(INSTRUCTIONS TO FOLLOW): Find the line with "ring pip: (435, 1837)" in the entries below. Repeat it, every following line, and the line with "thumb tip: (1002, 682)", exactly and with nothing added.

(DATA FOR THE TASK):
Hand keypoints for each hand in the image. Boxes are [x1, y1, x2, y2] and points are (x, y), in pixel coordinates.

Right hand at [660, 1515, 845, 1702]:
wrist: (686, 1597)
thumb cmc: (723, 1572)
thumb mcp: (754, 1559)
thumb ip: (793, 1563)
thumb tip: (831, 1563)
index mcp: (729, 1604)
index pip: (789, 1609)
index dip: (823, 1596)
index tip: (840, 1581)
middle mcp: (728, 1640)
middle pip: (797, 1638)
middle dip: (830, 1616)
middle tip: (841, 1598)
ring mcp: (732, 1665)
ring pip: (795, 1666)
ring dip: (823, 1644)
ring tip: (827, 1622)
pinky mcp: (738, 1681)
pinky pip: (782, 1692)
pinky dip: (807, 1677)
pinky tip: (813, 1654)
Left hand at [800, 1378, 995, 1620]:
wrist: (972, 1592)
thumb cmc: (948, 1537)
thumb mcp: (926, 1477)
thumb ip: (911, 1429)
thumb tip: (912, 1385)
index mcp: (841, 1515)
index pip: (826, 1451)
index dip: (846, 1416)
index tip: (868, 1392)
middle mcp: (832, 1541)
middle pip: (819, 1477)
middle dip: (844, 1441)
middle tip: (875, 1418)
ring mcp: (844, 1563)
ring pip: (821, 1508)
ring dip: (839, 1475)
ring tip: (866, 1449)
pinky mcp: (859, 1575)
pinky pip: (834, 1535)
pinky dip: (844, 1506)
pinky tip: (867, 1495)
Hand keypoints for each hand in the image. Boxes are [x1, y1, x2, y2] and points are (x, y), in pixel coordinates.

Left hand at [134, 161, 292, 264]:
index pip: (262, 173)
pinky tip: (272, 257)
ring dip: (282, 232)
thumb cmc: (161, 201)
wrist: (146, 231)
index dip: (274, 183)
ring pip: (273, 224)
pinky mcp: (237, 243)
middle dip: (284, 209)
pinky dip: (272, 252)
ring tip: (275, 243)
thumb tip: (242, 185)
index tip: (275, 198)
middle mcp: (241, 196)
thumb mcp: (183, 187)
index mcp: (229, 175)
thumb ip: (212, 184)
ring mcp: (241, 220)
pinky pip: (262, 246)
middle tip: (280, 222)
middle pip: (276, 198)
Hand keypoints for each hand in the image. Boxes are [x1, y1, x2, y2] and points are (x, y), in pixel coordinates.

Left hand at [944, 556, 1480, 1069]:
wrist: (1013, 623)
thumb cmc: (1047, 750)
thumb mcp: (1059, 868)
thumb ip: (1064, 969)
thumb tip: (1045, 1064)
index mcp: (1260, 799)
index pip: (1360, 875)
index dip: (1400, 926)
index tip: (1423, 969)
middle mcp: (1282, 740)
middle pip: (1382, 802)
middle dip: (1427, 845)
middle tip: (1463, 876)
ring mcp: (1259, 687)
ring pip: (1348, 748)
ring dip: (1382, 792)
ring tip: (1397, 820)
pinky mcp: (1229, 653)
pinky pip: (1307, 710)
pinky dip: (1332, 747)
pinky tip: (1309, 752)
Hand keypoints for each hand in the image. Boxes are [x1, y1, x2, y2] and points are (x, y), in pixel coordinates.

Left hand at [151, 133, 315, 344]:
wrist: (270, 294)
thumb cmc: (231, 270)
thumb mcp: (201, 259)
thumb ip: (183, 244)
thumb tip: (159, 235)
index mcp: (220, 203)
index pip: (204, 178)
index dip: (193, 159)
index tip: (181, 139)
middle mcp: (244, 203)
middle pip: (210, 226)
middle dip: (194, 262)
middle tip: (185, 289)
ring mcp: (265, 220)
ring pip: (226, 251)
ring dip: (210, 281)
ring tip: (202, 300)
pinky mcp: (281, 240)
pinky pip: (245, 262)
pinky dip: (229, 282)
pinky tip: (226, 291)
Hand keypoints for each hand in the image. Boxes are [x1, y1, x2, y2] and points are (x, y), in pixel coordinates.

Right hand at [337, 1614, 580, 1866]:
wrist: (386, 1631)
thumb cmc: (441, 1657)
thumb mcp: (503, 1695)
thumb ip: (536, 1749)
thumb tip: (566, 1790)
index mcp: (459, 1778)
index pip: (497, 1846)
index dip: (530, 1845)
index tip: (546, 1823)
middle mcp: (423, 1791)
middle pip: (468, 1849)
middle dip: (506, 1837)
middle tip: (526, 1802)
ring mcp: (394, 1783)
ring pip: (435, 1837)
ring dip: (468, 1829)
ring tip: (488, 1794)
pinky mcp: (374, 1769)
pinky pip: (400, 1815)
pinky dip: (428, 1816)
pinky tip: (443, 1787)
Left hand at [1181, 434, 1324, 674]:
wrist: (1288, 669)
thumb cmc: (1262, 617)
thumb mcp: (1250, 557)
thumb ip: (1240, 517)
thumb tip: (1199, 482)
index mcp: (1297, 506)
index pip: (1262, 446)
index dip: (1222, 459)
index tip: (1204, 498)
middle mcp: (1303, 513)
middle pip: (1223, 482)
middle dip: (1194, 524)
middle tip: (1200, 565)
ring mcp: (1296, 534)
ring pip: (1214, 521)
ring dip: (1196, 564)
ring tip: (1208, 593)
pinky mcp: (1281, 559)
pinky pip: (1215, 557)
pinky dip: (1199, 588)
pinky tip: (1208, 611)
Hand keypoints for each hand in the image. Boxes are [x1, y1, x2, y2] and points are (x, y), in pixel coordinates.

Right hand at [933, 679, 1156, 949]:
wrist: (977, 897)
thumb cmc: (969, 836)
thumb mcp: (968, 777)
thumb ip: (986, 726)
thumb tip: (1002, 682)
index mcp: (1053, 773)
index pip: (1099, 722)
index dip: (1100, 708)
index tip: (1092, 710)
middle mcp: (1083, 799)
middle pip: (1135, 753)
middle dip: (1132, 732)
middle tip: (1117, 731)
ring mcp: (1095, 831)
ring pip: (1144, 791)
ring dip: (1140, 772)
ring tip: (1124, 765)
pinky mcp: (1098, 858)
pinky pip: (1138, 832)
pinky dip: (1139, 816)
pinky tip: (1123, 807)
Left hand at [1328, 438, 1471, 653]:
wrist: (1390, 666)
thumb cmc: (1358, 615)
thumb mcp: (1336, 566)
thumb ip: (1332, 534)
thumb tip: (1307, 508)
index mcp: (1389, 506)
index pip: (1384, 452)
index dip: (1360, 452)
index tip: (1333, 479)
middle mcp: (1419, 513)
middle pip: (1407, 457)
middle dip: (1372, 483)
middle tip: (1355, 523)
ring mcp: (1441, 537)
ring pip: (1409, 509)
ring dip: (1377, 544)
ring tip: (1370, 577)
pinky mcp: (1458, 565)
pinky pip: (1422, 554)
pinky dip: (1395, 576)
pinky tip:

(WRITTEN SOLUTION):
ring pip: (435, 1837)
ring dip: (468, 1829)
ring tip: (488, 1794)
pinky mcp: (374, 1769)
pinky pip: (400, 1815)
pinky dip: (428, 1816)
pinky tip: (443, 1787)
Left hand at [1181, 434, 1324, 674]:
wrist: (1288, 669)
thumb cmc: (1262, 617)
thumb mcp: (1250, 557)
thumb ip: (1240, 517)
thumb tip: (1199, 482)
index mcp: (1297, 506)
index pip: (1262, 446)
index dip: (1222, 459)
index tip: (1204, 498)
middle mcp: (1303, 513)
middle pip: (1223, 482)
middle dip: (1194, 524)
middle tip: (1200, 565)
ring mcp: (1296, 534)
ring pip: (1214, 521)
ring dip: (1196, 564)
ring tip: (1208, 593)
pinky mcp: (1281, 559)
pinky pip: (1215, 557)
pinky dip: (1199, 588)
pinky tip: (1208, 611)
Hand keypoints for each hand in the image. Boxes are [x1, y1, x2, y2] and points are (x, y), in pixel coordinates.

Right hand at [933, 679, 1156, 949]:
wrist: (977, 897)
thumb cmc: (969, 836)
thumb mcp: (968, 777)
thumb ip: (986, 726)
thumb tip: (1002, 682)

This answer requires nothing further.